How important will the integration of innovation be for CRE business? What are some of the crucial chauffeurs?

The application of technology to CRE will basically identify who the winners and losers will be. Technology is the existing “arms race” in this industry, so there will be M&A activity around it. Any technology company or company that can assist a company like Newmark, CBRE, JLL, Cushman or Colliers assist their clients is fair game. Anything involving consulting is hot.

At Newmark, the Worldwide Corporate Solutions consulting group assists corporations rationalize their realty footprints. Technology can definitely assist with that. There are many data sources and analytical tools. Any technological solution that can bring those tools together in a bundle to assist corporate decision makers is going to be hot.

As a previous regional organizer, how do you assess the opportunities at the crossway of real estate and infrastructure financial investment?
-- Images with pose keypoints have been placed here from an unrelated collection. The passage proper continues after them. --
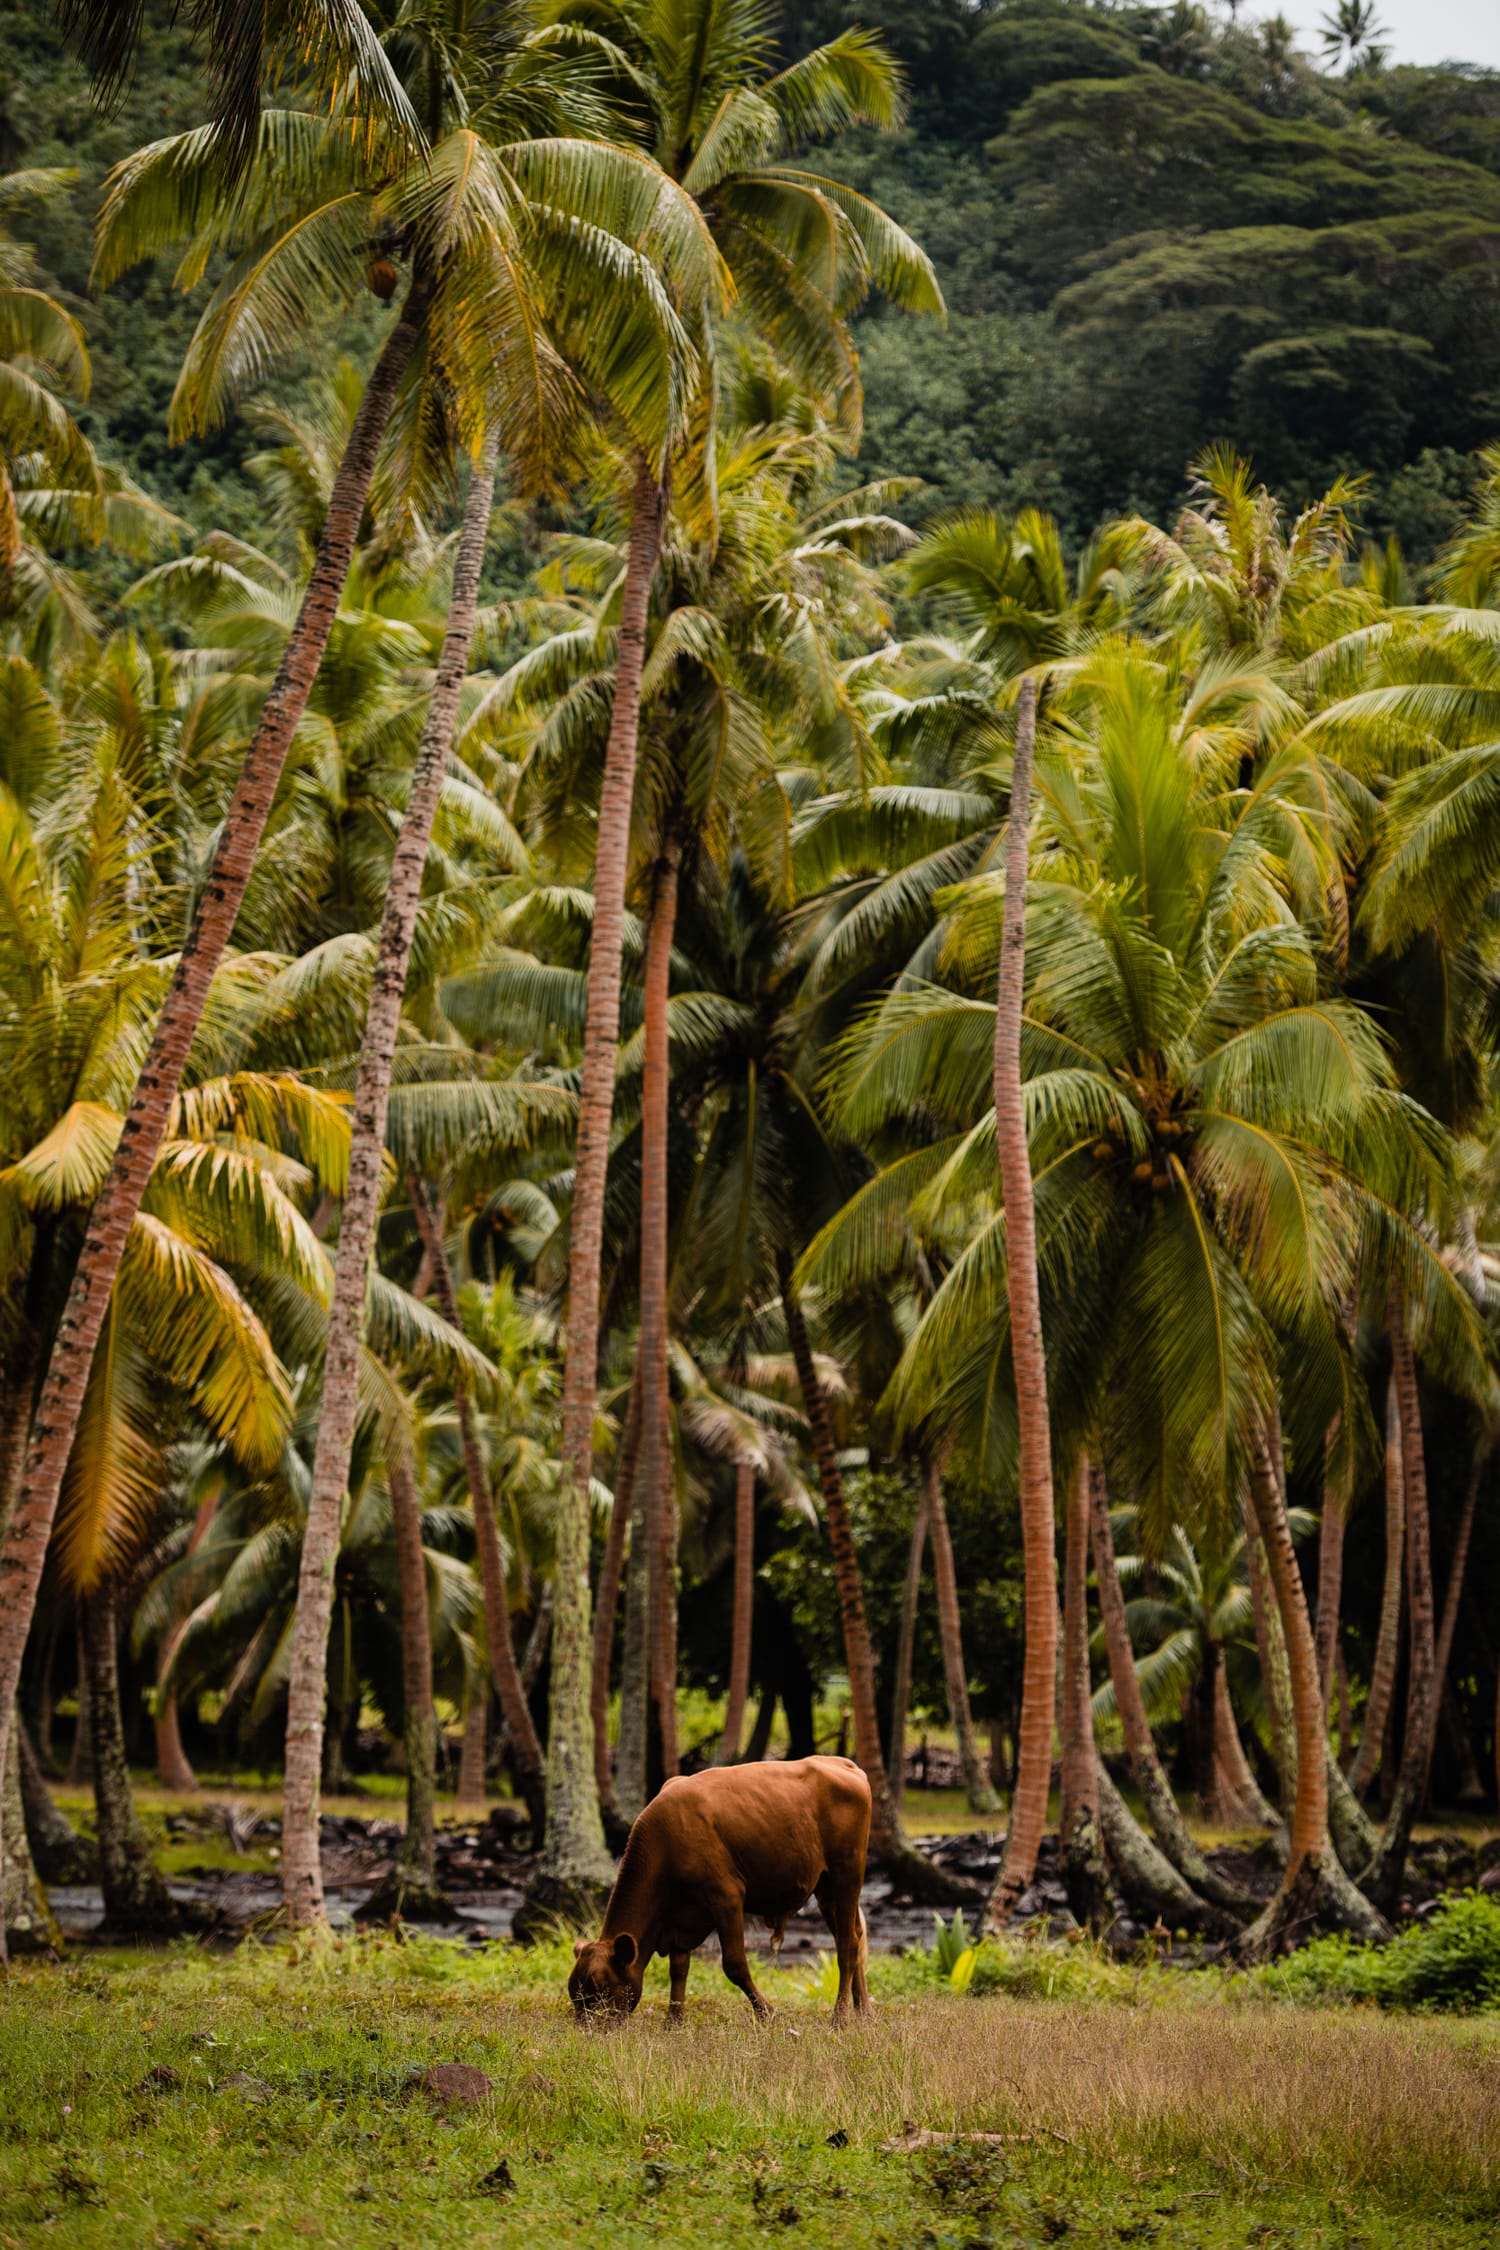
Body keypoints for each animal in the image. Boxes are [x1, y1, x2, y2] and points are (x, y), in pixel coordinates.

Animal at [568, 1746, 872, 2034]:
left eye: (602, 1990)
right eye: (575, 1993)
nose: (585, 2032)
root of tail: (843, 1763)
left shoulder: (726, 1896)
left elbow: (735, 1964)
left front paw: (768, 2013)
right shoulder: (680, 1918)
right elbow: (678, 1968)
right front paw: (674, 2022)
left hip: (847, 1872)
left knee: (847, 1944)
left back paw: (840, 2018)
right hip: (826, 1886)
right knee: (855, 1936)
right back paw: (863, 2014)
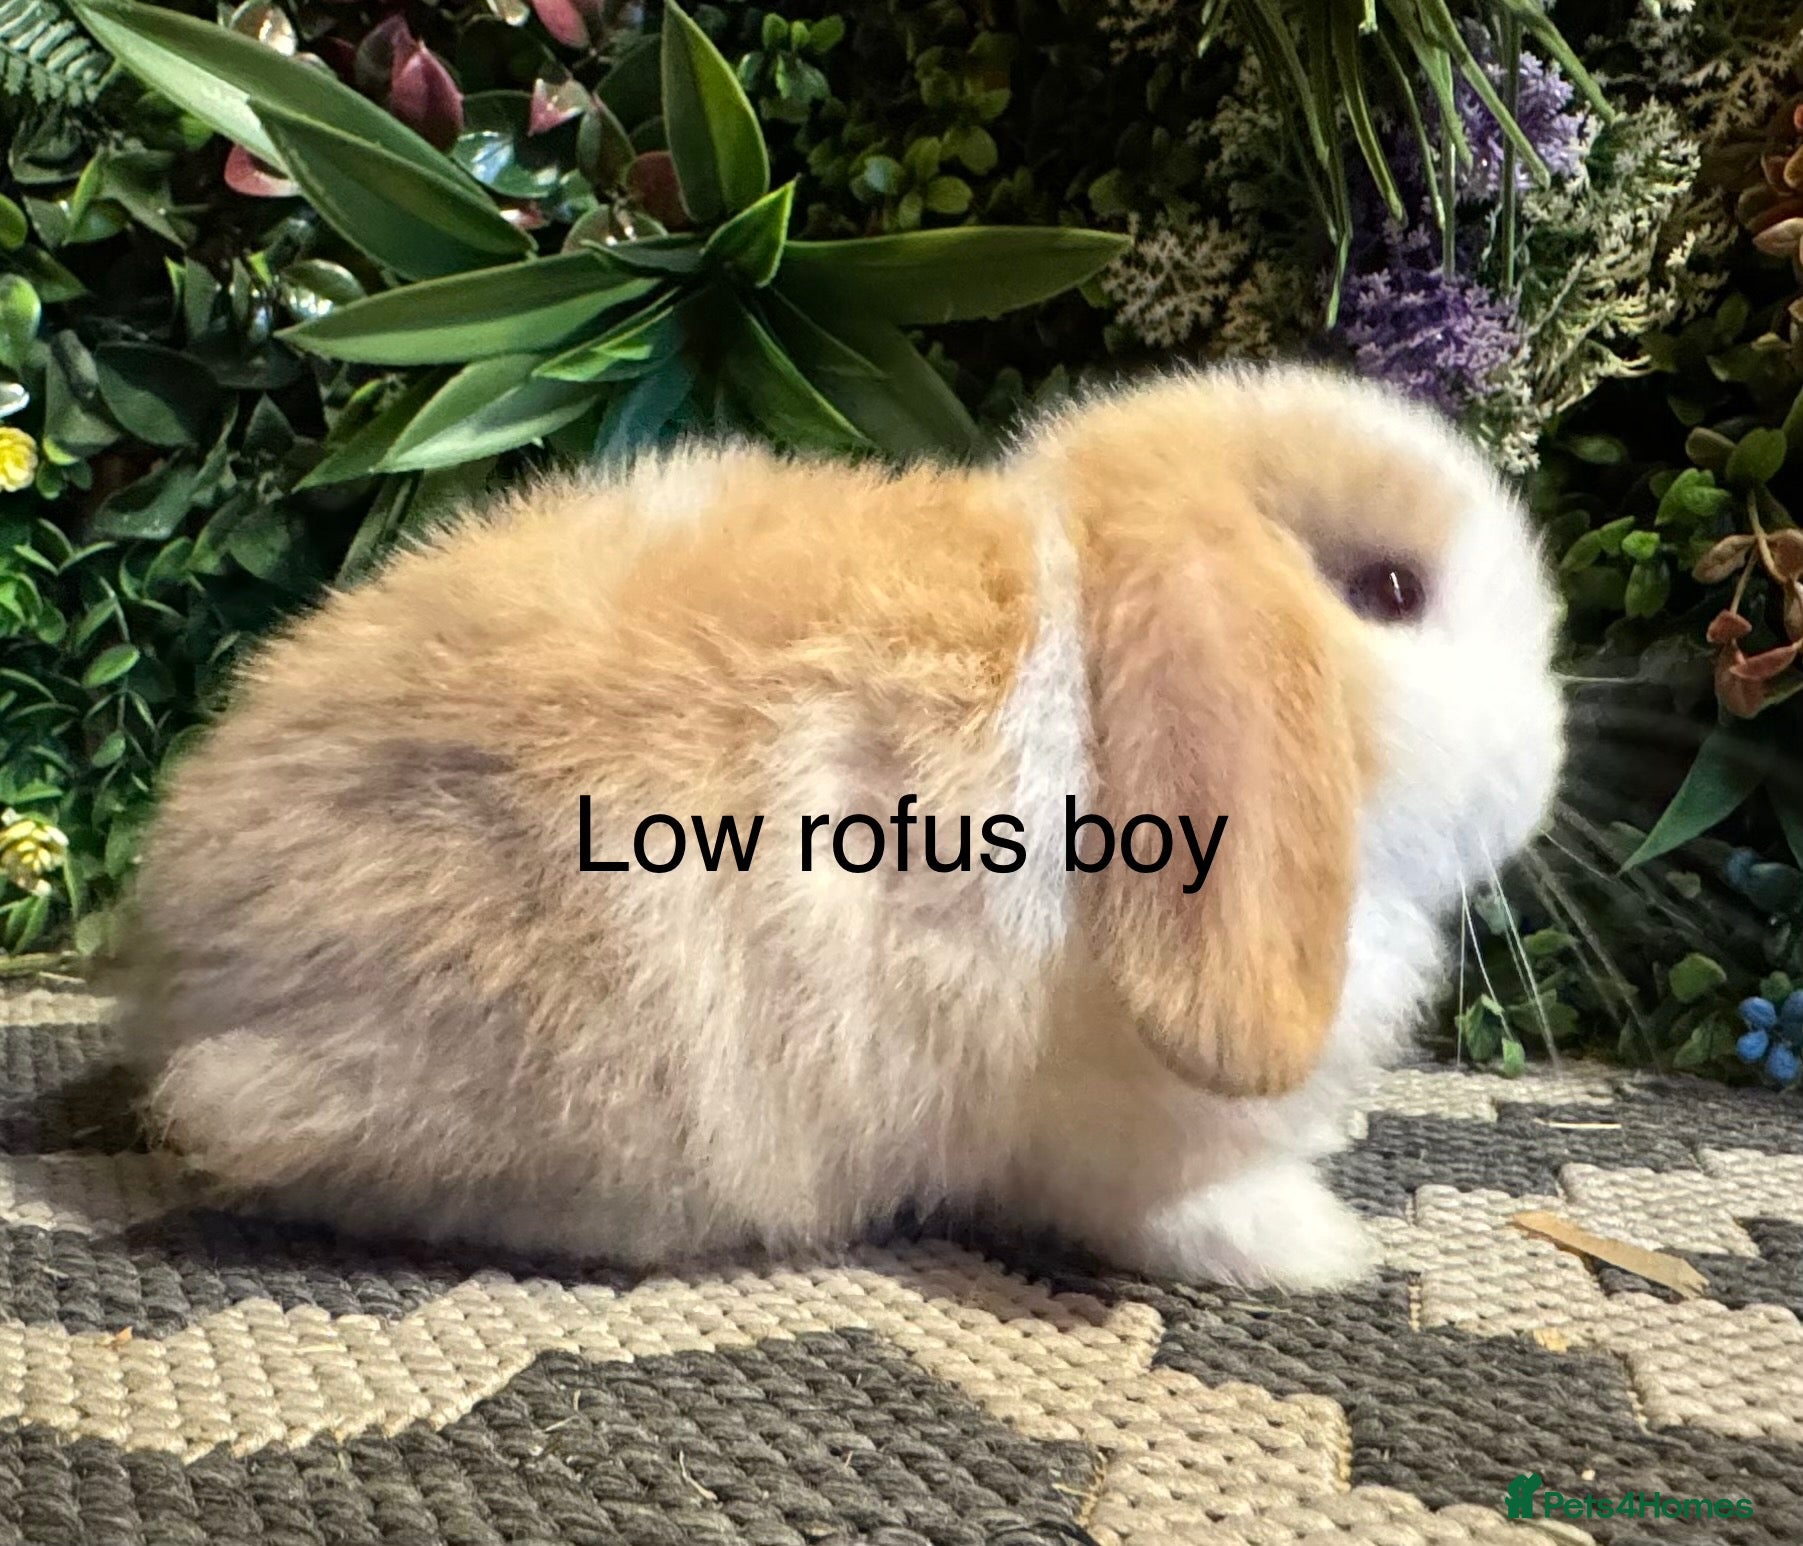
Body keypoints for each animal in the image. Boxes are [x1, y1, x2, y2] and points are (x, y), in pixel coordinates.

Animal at [106, 362, 1565, 1291]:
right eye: (1389, 589)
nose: (1545, 760)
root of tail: (180, 978)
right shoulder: (1128, 1139)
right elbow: (1169, 1204)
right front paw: (1315, 1249)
I believe it’s a crucial intersection that will last for a long time. I’ve thought there’s real chance in infrastructure for a while. The recent CBRE acquisition of Caledon Capital is a prime example of the kind of M&A chance for large business.

The Trump Administration has spoken about using facilities as a boost to the economy which’s all well and good, however infrastructure planning has to last beyond a single economic cycle. We require a multi-year and most likely a multi-decade plan to boost all types of facilities if we’re to keep our status as the world’s leading economy.